# Rusty separator



## Bret4207 (May 31, 2008)

I have 2 cream separators, both have rust where the tinning has worn away over the decades. Has anyone ever had anything retinned or perhaps powder coated successfully? Has anyone ever come up with another solution?


----------



## Heritagefarm (Feb 21, 2010)

Powder coating is successful ONLY if the old lead solder is removed and it is welded back together. Retinning is plausible, but I have not done it personally. Chroming is not food grade. Powder coating is the best option if you can redo the tinware correctly. If the centrifuge is rusty, well, I don't know what to do about that. I haven't heard of anyone retinning it successfully, but if someone did that would be great!


----------



## Bret4207 (May 31, 2008)

The parts I'm mainly concerned with are the discs and bowl, what you call the centrifuge. Found a place that retins but it's $5.00 an inch!!! I can buy a brand new, smaller separator for what it would cost me. I'm thinking either live with it or enamel paint.

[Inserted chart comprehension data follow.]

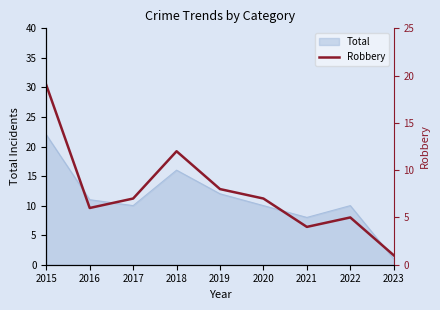

Approximately how many times larger is the value at 2016 compared to 2021?

1.5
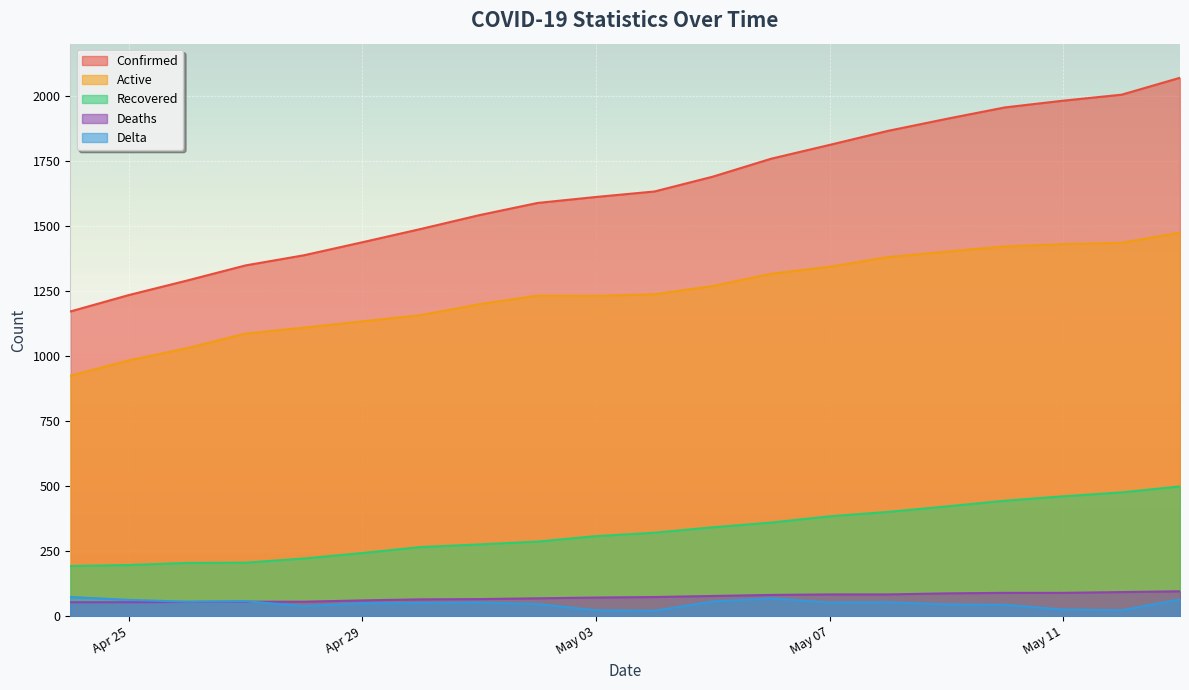

Does the chart display data point markers on the line(s)?

No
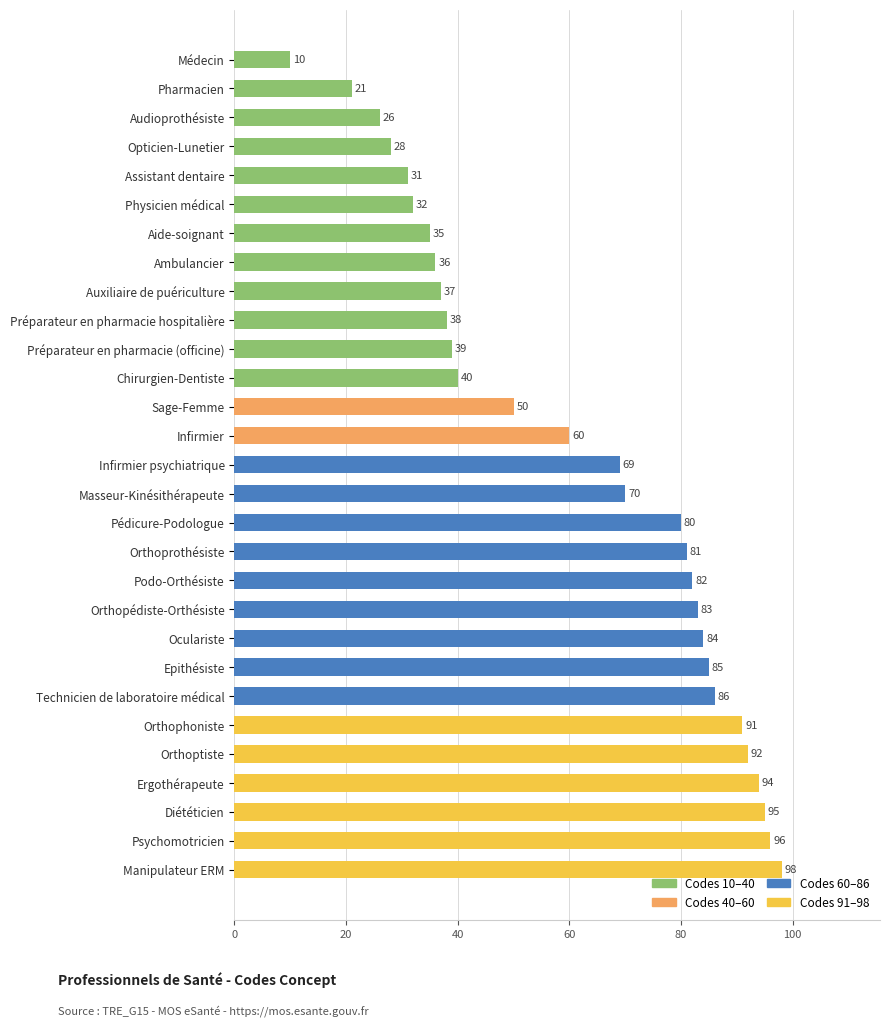

Rank the categories by value from lowest to highest.

Médecin, Pharmacien, Audioprothésiste, Opticien-Lunetier, Assistant dentaire, Physicien médical, Aide-soignant, Ambulancier, Auxiliaire de puériculture, Préparateur en pharmacie hospitalière, Préparateur en pharmacie (officine), Chirurgien-Dentiste, Sage-Femme, Infirmier, Infirmier psychiatrique, Masseur-Kinésithérapeute, Pédicure-Podologue, Orthoprothésiste, Podo-Orthésiste, Orthopédiste-Orthésiste, Oculariste, Epithésiste, Technicien de laboratoire médical, Orthophoniste, Orthoptiste, Ergothérapeute, Diététicien, Psychomotricien, Manipulateur ERM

Powder coat won't stick to lead alloys?


----------



## Heritagefarm (Feb 21, 2010)

You could paint it, but it will not be food grade. 
Powder coating will stick to lead and lead alloys, but they melt in the powder coaters' ovens.
There is a retinning place in Chicago, I believe, that one person said was very reasonable. Perhaps you should try checking in Chicago?


----------



## Bret4207 (May 31, 2008)

Ah! I didn't realize they got up that hot. Huh. I'll see if I can find anything in Chicago.

They make FDA food grade paints. Epoxys I'm told. Any opinion?


----------



## Heritagefarm (Feb 21, 2010)

Let me know if you find any that are actually food grade. If you order a powder coating, you have to make sure it's approved for continuous food contact. Some are only approved for accidental food contact. All of the paints that I've found have only been rated for accidental use, and cannot be used for something like a separator with continuous contact.
Hope this helps!


----------



## Bret4207 (May 31, 2008)

I'll keep looking. The FDA approved Food Grade paints can't be shipped to NY for some reason. ??? Got me. I don't know how much the bare metal would taint the milk. My DeLaval is in lots worse shape than my American Separator. Maybe I'll just stick with the old manual American and forget the electric DeLaval. It's a shame because I just had the motor rebuilt and the electrical shop guy was tickled because it was so old. He figured the 1920's. Still works great.


----------